Tuesday, January 1, 2013

Purple Sandpiper and Glaucous Gull a Nice Finish to 2012

***Happy New Year!***

Yesterday, I had been birding in the late morning, near Kingsville.  I wanted to see some Snow Buntings and knew of a great field where they tend to be easily seen. I had good luck with them, I had amazing views of Snow Buntings and Lapland Longspurs when I finally decided to drive home and do some chores. I happened to check my email and read about Blake's posting about all the great birds at Lighthouse Cove, including a potential lifer, a bunch of white-winged Glaucous Gulls! ... But then, I noticed on my phone that I had a text from Kory Renaud... "Purple Sandpiper at the tip"...!?!?!? To my dismay, the message was about 3 hours old!  Long story short, I twitched the Purple Sandpiper. I was at some crossroads in the county so I used a GPS to get me to Point Pelee in the least amount of time.

While I was writing this posting, it was funny for me to read two blog posts below share this same story but from two different perspectives, if you have time, check out Kory & Jeremy's take on this  awesome bird!

Upon arriving to the tip, I had brought my camera and a my scope. Nobody was around at the tip so I was going to have to find this amazing sandpiper myself ... if it was even still there! The wind at the tip was brutal, it must have been 50+KM... It was difficult just to stand, even my scope would be blown over if I did not hold onto it. After picking up my sand-encrusted scope off the beach for the second time, BOOM... I had found it, surprisingly close actually on the East Beach.

This was an amazing lifer. To think I've been looking at this bird in my birding field guides for three years, wondering if I would have to travel great distances just to see this bird. Further, I had read about this bird in Ontbirds postings from hotspots around Lake Ontario: Presqu'ile Provincial Park in Brighton, Bronte Beach, Niagara Falls, Kettle Point (Lake Huron)... But finally, Point Pelee hosts this excellent bird if only for an afternoon before it heads off. ... Who knows, it might stay for a while, I was thinking about how the west beach has lots of mossy, wave-washed rocks that is ideal habitat for this bird.

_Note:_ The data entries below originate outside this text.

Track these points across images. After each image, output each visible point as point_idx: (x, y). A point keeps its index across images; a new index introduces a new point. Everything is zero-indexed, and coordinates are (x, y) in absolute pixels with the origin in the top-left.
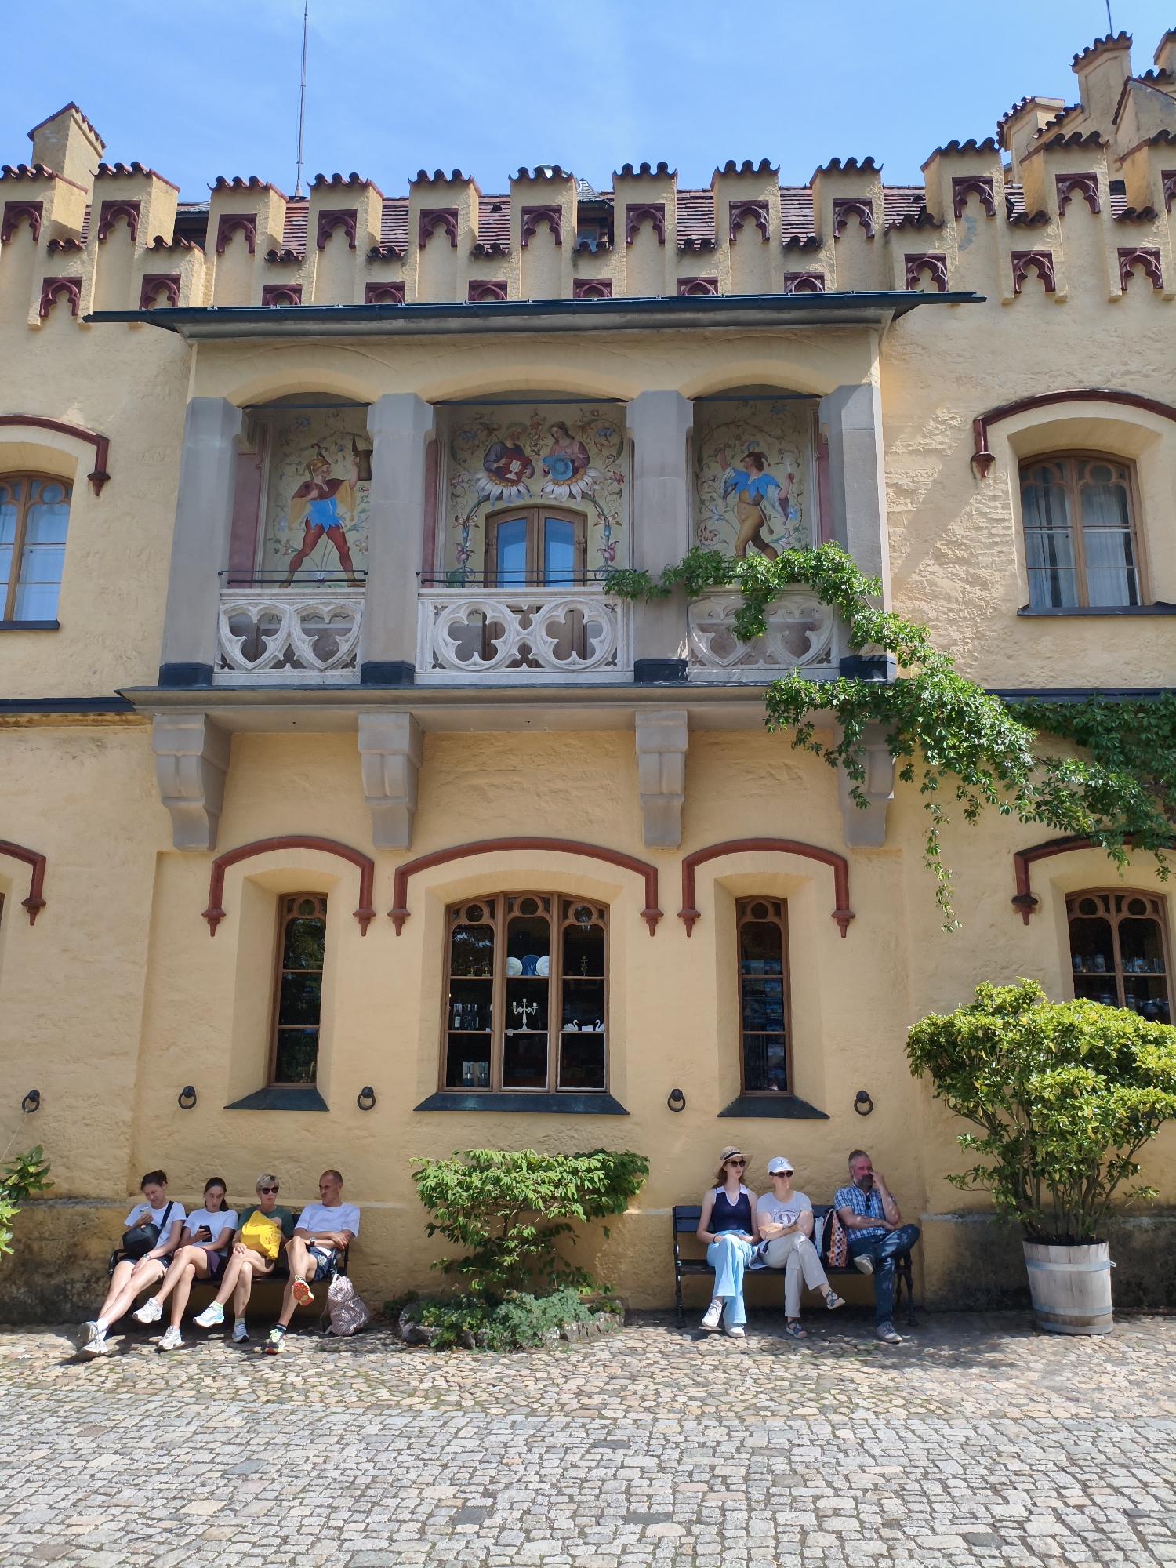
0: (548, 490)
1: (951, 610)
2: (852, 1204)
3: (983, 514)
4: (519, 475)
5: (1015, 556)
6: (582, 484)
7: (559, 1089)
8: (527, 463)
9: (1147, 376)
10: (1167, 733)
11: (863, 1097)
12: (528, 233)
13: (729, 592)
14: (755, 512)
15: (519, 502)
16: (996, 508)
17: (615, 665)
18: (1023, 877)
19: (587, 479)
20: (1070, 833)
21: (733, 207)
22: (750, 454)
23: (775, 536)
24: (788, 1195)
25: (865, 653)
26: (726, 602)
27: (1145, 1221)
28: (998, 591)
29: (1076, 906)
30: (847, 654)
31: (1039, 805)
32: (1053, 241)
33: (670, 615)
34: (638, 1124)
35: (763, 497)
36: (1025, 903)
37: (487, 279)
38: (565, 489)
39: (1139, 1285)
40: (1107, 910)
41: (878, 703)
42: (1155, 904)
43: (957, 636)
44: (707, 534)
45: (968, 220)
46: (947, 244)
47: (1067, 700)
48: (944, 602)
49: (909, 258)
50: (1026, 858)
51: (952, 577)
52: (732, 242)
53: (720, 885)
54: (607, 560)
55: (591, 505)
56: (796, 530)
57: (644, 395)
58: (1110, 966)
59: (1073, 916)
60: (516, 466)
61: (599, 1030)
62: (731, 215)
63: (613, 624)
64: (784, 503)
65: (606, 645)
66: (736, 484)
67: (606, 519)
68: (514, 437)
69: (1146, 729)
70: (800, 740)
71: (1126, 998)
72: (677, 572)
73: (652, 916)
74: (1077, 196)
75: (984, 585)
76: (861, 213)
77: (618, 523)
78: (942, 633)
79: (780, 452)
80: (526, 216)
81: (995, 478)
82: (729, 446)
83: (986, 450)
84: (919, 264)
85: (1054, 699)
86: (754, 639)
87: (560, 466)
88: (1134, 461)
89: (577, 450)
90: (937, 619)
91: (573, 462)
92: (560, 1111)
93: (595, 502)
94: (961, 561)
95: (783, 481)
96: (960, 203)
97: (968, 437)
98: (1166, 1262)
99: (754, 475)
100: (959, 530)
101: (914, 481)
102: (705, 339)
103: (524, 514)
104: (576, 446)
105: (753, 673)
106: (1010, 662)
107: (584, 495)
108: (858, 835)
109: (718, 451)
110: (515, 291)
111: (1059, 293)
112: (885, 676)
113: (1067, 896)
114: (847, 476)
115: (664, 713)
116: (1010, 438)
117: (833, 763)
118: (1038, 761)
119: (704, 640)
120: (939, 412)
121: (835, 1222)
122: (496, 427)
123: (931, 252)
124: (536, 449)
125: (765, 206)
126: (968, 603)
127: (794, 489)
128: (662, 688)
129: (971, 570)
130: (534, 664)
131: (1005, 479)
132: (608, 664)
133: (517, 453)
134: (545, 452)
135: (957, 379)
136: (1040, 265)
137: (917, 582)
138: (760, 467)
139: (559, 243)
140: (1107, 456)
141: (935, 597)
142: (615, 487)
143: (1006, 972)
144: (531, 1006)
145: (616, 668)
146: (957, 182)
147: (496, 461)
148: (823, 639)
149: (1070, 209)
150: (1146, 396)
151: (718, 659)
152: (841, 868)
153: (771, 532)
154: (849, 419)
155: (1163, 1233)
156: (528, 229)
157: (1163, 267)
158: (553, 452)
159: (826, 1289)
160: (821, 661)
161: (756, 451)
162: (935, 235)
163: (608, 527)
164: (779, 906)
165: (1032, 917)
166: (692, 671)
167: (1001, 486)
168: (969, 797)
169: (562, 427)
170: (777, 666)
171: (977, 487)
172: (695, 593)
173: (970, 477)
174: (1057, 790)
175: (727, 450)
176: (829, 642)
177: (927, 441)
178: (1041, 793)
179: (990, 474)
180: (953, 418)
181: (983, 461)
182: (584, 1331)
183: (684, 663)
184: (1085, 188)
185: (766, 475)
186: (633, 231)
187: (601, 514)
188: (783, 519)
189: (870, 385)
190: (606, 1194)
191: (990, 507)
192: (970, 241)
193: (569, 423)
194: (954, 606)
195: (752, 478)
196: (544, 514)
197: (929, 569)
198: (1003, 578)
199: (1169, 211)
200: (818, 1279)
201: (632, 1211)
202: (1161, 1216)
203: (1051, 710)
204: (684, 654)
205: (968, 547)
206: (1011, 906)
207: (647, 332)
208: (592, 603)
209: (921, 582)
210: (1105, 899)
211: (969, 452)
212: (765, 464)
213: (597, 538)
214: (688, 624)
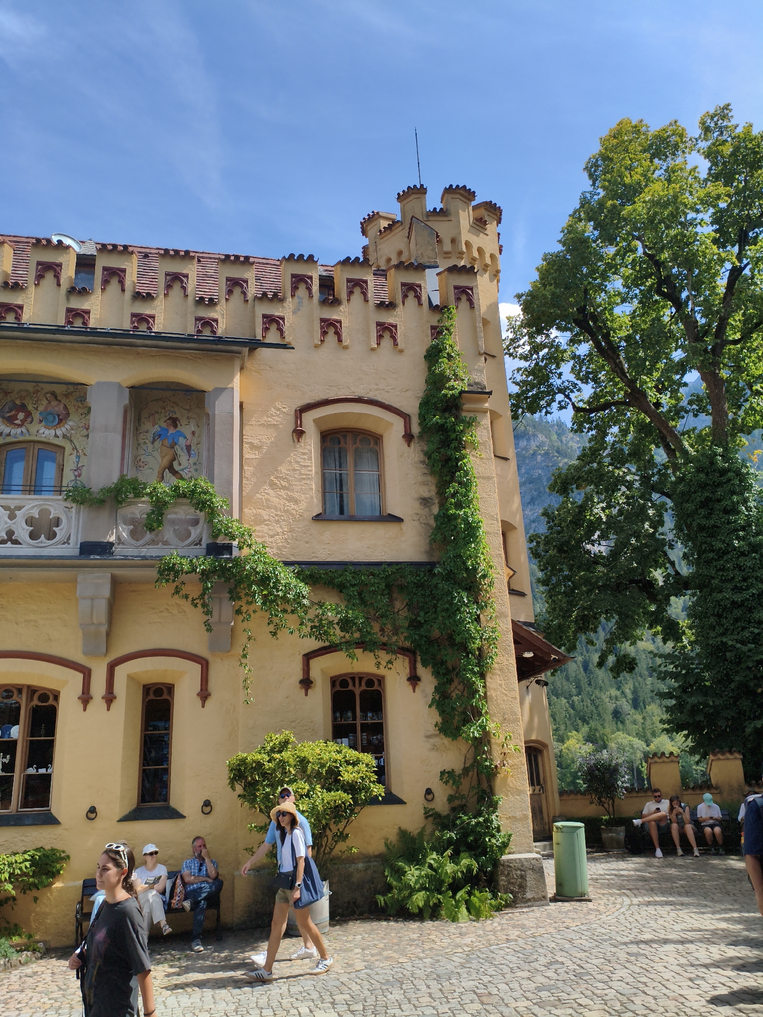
0: (41, 431)
1: (277, 515)
2: (191, 869)
3: (298, 462)
4: (23, 421)
5: (314, 487)
6: (64, 430)
7: (20, 810)
8: (28, 414)
9: (388, 392)
10: (384, 588)
11: (207, 803)
12: (40, 277)
13: (143, 502)
14: (171, 452)
15: (21, 438)
16: (304, 459)
17: (69, 544)
18: (306, 668)
19: (67, 427)
20: (327, 644)
21: (167, 274)
22: (170, 418)
23: (181, 467)
24: (154, 866)
25: (221, 540)
26: (141, 508)
27: (360, 866)
28: (303, 505)
29: (338, 684)
30: (210, 541)
31: (312, 628)
32: (342, 314)
33: (104, 515)
34: (66, 829)
35: (176, 444)
36: (307, 683)
37: (10, 302)
38: (52, 432)
39: (354, 903)
40: (354, 685)
41: (223, 571)
42: (379, 681)
43: (280, 530)
44: (140, 463)
45: (299, 297)
46: (286, 311)
47: (333, 568)
48: (273, 510)
49: (264, 316)
50: (308, 657)
51: (278, 496)
52: (166, 295)
53: (130, 678)
54: (76, 476)
55: (69, 442)
56: (195, 464)
57: (98, 383)
58: (354, 718)
59: (335, 690)
60: (21, 416)
61: (49, 771)
62: (166, 279)
63: (69, 519)
64: (188, 448)
65: (64, 532)
66: (160, 435)
67: (77, 451)
68: (21, 398)
69: (373, 585)
70: (177, 591)
71: (361, 736)
72: (109, 490)
73: (86, 699)
74: (357, 291)
75: (296, 502)
76: (242, 286)
77: (85, 454)
78: (271, 528)
79: (188, 418)
80: (40, 267)
81: (305, 443)
82: (157, 413)
83: (301, 427)
84: (270, 320)
85: (326, 567)
86: (156, 531)
87: (50, 418)
88: (382, 436)
89: (62, 409)
90: (269, 520)
91: (58, 415)
92: (15, 825)
93: (71, 441)
94: (284, 488)
95: (189, 436)
96: (295, 288)
97: (292, 418)
98: (370, 889)
99: (172, 431)
100: (284, 471)
101: (260, 442)
102: (138, 354)
103: (24, 445)
104: (62, 406)
105: (153, 551)
106: (307, 545)
107: (64, 436)
108: (214, 646)
109: (151, 415)
110: (28, 311)
111: (344, 343)
112: (231, 554)
113: (331, 678)
114: (216, 439)
115: (96, 574)
116: (314, 420)
117: (196, 606)
118: (313, 603)
119: (126, 530)
120: (277, 404)
121: (179, 881)
122: (10, 391)
123: (276, 314)
124: (35, 406)
125: (187, 276)
126: (287, 511)
127: (195, 440)
128: (95, 559)
129: (289, 493)
130: (16, 542)
131: (311, 444)
132: (64, 543)
133: (23, 408)
134: (41, 408)
135: (288, 386)
136: (336, 327)
137: (259, 499)
138: (175, 426)
139: (59, 285)
140: (368, 433)
141: (269, 508)
142: (85, 432)
143: (293, 724)
144: (6, 758)
145: (69, 546)
146: (293, 276)
147: (8, 412)
148: (198, 531)
149: (353, 298)
150: (387, 403)
151: (133, 542)
152: (205, 665)
153: (180, 464)
154: (219, 407)
155: (369, 872)
156: (39, 275)
157: (399, 333)
158: (46, 408)
159: (163, 923)
160: (196, 545)
161: (174, 416)
162: (280, 305)
163: (78, 457)
164: (170, 688)
165: (310, 691)
166: (117, 549)
167: (308, 447)
168: (275, 624)
169: (54, 394)
170: (170, 547)
171: (295, 447)
172: (120, 502)
173: (292, 441)
174: (321, 620)
175: (156, 415)
176: (201, 534)
177: (270, 419)
178: (313, 621)
179: (302, 440)
180: (284, 408)
181: (299, 433)
182: (9, 965)
183: (112, 544)
184: (362, 287)
185: (178, 431)
186: (106, 282)
187: (75, 448)
188: (187, 457)
189: (233, 388)
190: (33, 877)
191: (301, 458)
192: (299, 309)
193: (58, 392)
194: (279, 513)
195: (170, 433)
196: (37, 446)
197: (266, 491)
198: (306, 498)
199: (404, 304)
200: (160, 916)
201: (58, 885)
202: (369, 862)
203: (324, 574)
204: (112, 539)
205: (288, 481)
206: (299, 685)
207: (102, 346)
208: (55, 506)
209: (262, 499)
210: (353, 679)
211: (291, 427)
212: (179, 424)
213: (70, 463)
214: (116, 521)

The sandpiper was associating with a few Starlings and a few (4) American Pipits. The wind was brutal so I did not linger at the tip. Blake's Ontbirds posting about Lighthouse Cove was on my mind. My GPS calculated a trip from PPNP to LC in less than 30 mins... So I was off!

Upon arriving at Lighthouse Cove on Lake St Clair, it was nice to see Jeremy Bensette as well as a few other familiar faces. Lighthouse Cove had lots of great birds to look at, including Pied-billed and Great- Horned Grebes. I've never seen so many Greater black-backed Gulls... (50+???) they were abundant!

Can you find Glaucous Gulls in this photo? This was the best I could do for an identification shot... It was cool to debate with Kory and Jeremy about the gulls. Some were pure white (from 200+ meters away) and others had light-grey backs ... which caused some debate about what we were looking at, we decided juvenile and adult birds in winter plumage respectively. See Cornell's online bird reference for more info about Glaucous Gulls here: http://www.allaboutbirds.org/guide/Glaucous_Gull/id

Good birding!

Lifer Summary:
Purple Sandpiper: #314
Glaucous Gull:  #315


  1. Congrats on the lifers! Glad that the Purple Sandpiper stuck around for ya.

  2. Ooh I have tried for Purple Sandpipers the last few winters when visiting family in New England- no luck- they are such lookers! Congrats! I must say I'm a bit curious about a "Great-horned Grebe" ;)

  3. 16 Glaucous Gulls around Lighthouse Cove today plus Thayer's, etc.!
    Would have liked to have seen Purple yesterday!

  4. Thanks for the comments guys. Jen... Ha! I thought that sounded funny when I typed it. I think I meant to say it was a great (pause) "horned grebe". Blake, I don't think I'm at the point where I can ID a Thayers... Maybe though!